I don’t want to oversell my enthusiasm, because the deals were dramatically better in March of 2009. Hindsight is 20-20, but at the nadir of the stock market, stock prices traded at bargain basement levels of 7x times 2011 earnings. We may not see opportunities like that again in our lifetime, so sitting in cash may not be the most advisable positioning.

Although I would argue every investor should have some exposure to equities, an investor’s time horizon, objectives, constraints and risk tolerance should be the key determinants of whether your investment portfolio should have 5% equity exposure or 95% exposure.
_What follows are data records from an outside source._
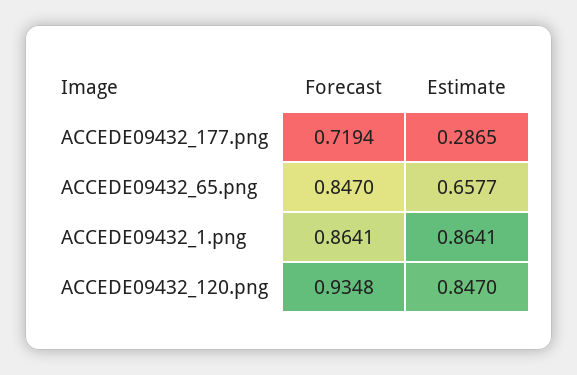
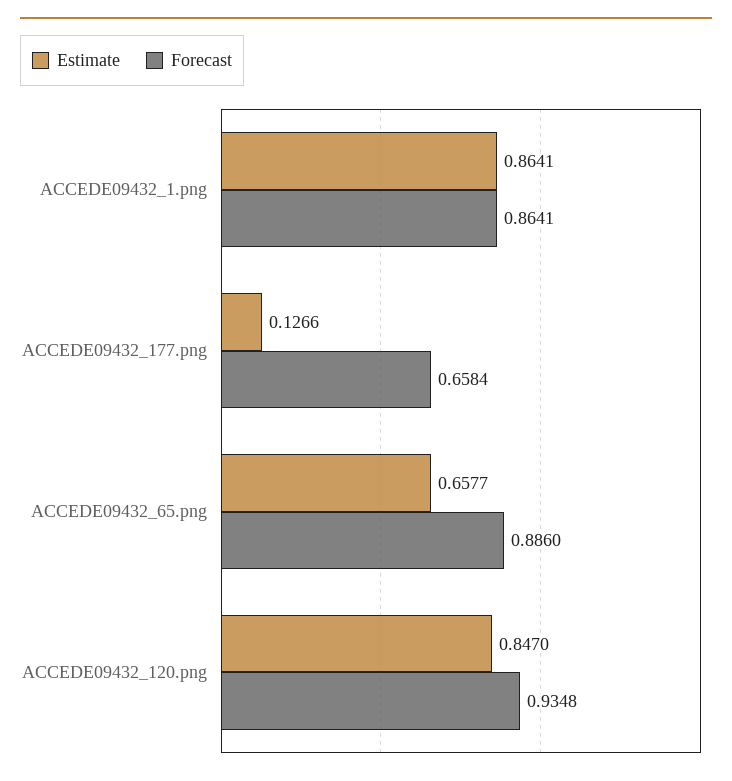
  {
    "Forecast": {
-     "ACCEDE09432_177.png": 0.7194,
+     "ACCEDE09432_177.png": 0.6584,
-     "ACCEDE09432_65.png": 0.847,
+     "ACCEDE09432_65.png": 0.886,
      "ACCEDE09432_1.png": 0.8641,
      "ACCEDE09432_120.png": 0.9348
    },
    "Estimate": {
-     "ACCEDE09432_177.png": 0.2865,
+     "ACCEDE09432_177.png": 0.1266,
      "ACCEDE09432_65.png": 0.6577,
      "ACCEDE09432_1.png": 0.8641,
      "ACCEDE09432_120.png": 0.847
    }
  }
So while the economic and political dominoes may appear to be tumbling based on the news du jour, don’t let the headlines and the so-called media pundits scare you into paralysis. Bad news and tragedy will continue, but fortunately when it comes to prosperity, history is on our side. As you attempt to organize and pickup the financial pieces of the last few years, make sure you have a disciplined, long-term investment plan that adapts to changing market and personal conditions.

Wade W. Slome, CFA, CFP® 

Plan. Invest. Prosper. 

www.Sidoxia.com

DISCLOSURE: Sidoxia Capital Management (SCM) and some of its clients own certain exchange traded funds, but at the time of publishing SCM had no direct position in LZ, Facebook, Twitter, LinkedIn, BRKA/B, or any other security referenced in this article. No information accessed through the Investing Caffeine (IC) website constitutes investment, financial, legal, tax or other advice nor is to be relied on in making an investment or other decision. Please read disclosure language on IC “Contact” page.